Entrepreneurship plays an important role in fostering innovation and economic growth (Schumpeter (1934)). Entrepreneurial investment activities are quite diverse, ranging from the creation of the state-of-the-art high-tech products to the daily operations of small businesses (e.g., restaurants). Entrepreneurial businesses may differ from one another, but they have one important common feature: entrepreneurs are often exposed to non-diversifiable idiosyncratic risks from their investment projects. For reasons such as incentive alignment and informational asymmetry between entrepreneurs and financiers, entrepreneurs typically hold an undiversified portfolio, and thus bear non-diversifiable idiosyncratic risks. Moskowitz and Vissing-Jorgensen (2002) document that about 75 percent of all private equity is owned by house holds for whom it constitutes at least half of their total net worth. Moreover, households with entrepreneurial equity invest on average more than 70 percent of their private holdings in a single private company in which they have an active management interest. Hall and Woodward (2008) document that the idiosyncratic risks faced by entrepreneurs of startups are so large that, even with moderate risk aversion, they will be better off passing up projects with high expected payoffs.

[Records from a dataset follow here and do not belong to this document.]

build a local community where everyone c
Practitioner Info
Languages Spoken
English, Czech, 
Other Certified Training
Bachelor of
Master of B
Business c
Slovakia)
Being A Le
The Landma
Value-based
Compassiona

The significant lack of diversification invalidates the standard finance textbook valuation analysis designed for firms owned by diversified investors. An entrepreneur’s non-diversifiable position in his investment project makes his business decisions (financing and project choice) and house hold decisions (consumption, saving, and asset allocation) interdependent. This interdependence arises in our model because markets are no longer complete for the entrepreneur. As a result, the standard two-step complete-markets analysis (i.e. first value maximization and then optimal consumption allocation) no longer applies. This non-separability between value maximization and consumption smoothing has important implications for real economic activities and the pricing of financial claims that an entrepreneur issues to finance his investment activities.

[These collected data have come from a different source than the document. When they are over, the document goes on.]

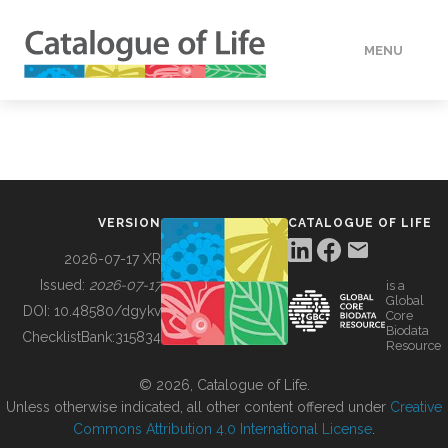
MENU
DATA
HOW TO
VERSION
CATALOGUE OF LIFE
TOOLS
2026-07-17 XR
Issued:
2026-07-17
is a
Global
BUILDING COL
DOI:
10.48580/dgykv
Core
Biodata
ChecklistBank:
315834
Resource
ABOUT
© 2026, Catalogue of Life.
Unless otherwise indicated, all other content offered under
Creative
Commons Attribution 4.0 International License
.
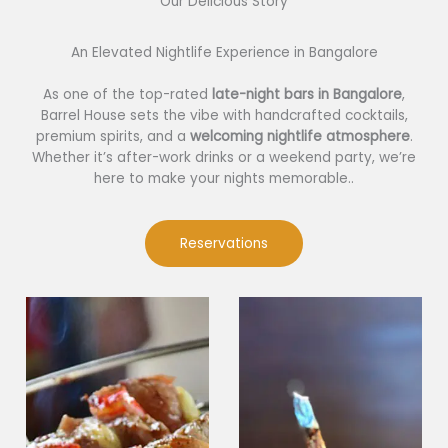
Our Delicious Story​
An Elevated Nightlife Experience in Bangalore
As one of the top-rated
late-night bars in Bangalore
,
Barrel House sets the vibe with handcrafted cocktails,
premium spirits, and a
welcoming nightlife atmosphere
.
Whether it’s after-work drinks or a weekend party, we’re
here to make your nights memorable..
Reservations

To the best of our knowledge, this paper provides the first dynamic incomplete-markets model of entrepreneurial investment and financing. We consider an infinitely-lived risk-averse entrepreneur who derives utility from his intertemporal consumption. He has an illiquid investment project, which he sets up as a firm with limited liability (the entrepreneurial firm). He can invest his liquid financial wealth in both a risk-free asset and a market portfolio. The entrepreneurial firm’s investment project generates a stream of stochastic cash flow, which are imperfectly correlated with the market portfolio. The entrepreneur trades dynamically in the market portfolio to hedge the systematic component of his business risks. However, the entrepreneur cannot fully hedge his project risks because they contain a non-diversifiable idiosyncratic component.

To reduce his idiosyncratic risk exposure, the entrepreneur resorts to outside risky debt and equity. Cashing out through outside equity financing, which takes the form of either an initial public offering (IPO) or a direct sale of the firm to diversified investors, gives the entrepreneur full diversification. Our model assumes that issuing outside equity (via either direct placement or IPO) requires the entrepreneur to pay a fixed cost. The fixed cost generates an option value of waiting, which implies that the entrepreneur will access external equity only when the diversification benefit from cashing out is sufficiently high. This feature is consistent the empirical evidence that debt is the primary source of external financing for small businesses (Heaton and Lucas (2004)).

Borrowing on the firm’s balance sheet using the illiquid project as collateral gives the entrepreneur an endogenous default option. As in standard trade off models of capital structure, default generates bankruptcy and agency costs. Unlike in these models, the default option here allows the entrepreneur to walk away from his business with limited liability, hence providing ex ante insurance to the entrepreneur against the firm’s potential poor performance in the future.